Background: Differences in task-fMRI activation have recently been found to be related to neuropathological hallmarks of AD. However, the evolution of fMRI-based activation throughout AD disease progression and its relationship with other biomarkers remains elusive. Applying a disease progression model (DPM) to a multicentric cohort with up to four annual task-fMRI visits, we hope to provide a deeper insight into these relationships.

Method: We estimated AD disease stages using a multivariate Gaussian Process (GP) DPM including CSF-Aβ42/40 ratio, CSF-p-tau, hippocampal and entorhinal volume, ADAS13-Cog sum and PACC5 scores. Disease stages from 493 participants with longitudinal task-fMRI measurements from DELCODE (165 healthy controls (CN), 214 participants with SCD, 82 with MCI, 32 with suspected AD) were obtained. We derived subsequent memory and novelty contrasts from a visual memory encoding task using general linear modeling (GLM). Contrasts from all available follow-ups were then submitted to voxel-based group-level GLM analyses. Activations from resulting disease-stage-related clusters were (1) used to estimate cluster-level trajectory curves over disease stages using smoothing splines and (2) submitted to linear-mixed effects models to test longitudinal changes over follow-ups.

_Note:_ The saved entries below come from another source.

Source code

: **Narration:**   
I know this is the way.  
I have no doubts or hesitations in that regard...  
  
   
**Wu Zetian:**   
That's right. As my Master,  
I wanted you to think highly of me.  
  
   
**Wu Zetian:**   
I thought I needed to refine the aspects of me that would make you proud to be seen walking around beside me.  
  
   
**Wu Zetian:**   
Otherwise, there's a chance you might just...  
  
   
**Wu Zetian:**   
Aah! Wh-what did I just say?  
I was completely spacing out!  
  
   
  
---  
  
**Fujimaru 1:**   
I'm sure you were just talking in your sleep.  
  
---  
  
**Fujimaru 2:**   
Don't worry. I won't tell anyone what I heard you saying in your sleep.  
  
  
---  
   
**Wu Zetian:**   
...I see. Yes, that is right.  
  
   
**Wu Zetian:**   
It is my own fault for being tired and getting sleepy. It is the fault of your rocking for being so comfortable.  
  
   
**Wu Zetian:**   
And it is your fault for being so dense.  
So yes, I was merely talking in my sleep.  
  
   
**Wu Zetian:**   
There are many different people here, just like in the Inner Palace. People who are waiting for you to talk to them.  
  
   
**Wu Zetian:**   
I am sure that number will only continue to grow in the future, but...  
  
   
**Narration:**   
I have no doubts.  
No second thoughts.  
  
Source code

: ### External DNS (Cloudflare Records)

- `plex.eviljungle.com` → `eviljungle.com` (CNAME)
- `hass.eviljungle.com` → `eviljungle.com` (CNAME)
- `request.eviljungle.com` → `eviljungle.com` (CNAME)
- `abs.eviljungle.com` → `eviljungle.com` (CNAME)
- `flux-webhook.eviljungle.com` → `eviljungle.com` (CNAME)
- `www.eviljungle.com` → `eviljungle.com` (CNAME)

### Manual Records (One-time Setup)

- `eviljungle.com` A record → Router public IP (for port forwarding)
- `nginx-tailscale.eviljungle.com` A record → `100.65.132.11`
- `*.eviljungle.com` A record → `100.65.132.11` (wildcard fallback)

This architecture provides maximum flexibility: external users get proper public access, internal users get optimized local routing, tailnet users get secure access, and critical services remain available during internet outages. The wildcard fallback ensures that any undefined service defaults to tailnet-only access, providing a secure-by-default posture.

Result: Our DPM-derived disease stages were associated with clinical groups, fMRI performance and white matter lesions (Figure 1C-F). Generally, in both contrasts, activation increases were observed in task-negative clusters while activation decreases were observed in task-positive clusters (Figure 2C-F). We did not find indications for inverted u-shaped associations between disease stage and activation in whole brain voxel-wise cross-sectional analyses. However, smoothing splines revealed non-linear monotonically increasing biomarker abnormality for task-negative areas, showing earliest changes towards the beginning of disease progression. After a plateau, fMRI activation increases in abnormality conjointly with volume changes. For task-positive areas, we observed linear relationships with disease stages (Figure 3). Activation changes over follow-ups were not associated with disease stages.

Conclusion: Biomarker abnormality timing in our DPM reflected hypothetical AD progression. Changes in task-fMRI activation and deactivation were both associated with progression towards AD. Smoothing spline fits indicated abnormality changes in task-fMRI activation to begin in the earliest phases of the disease. Findings can be discussed as differential pathophysiological processes such as complex reorganization and neural noise.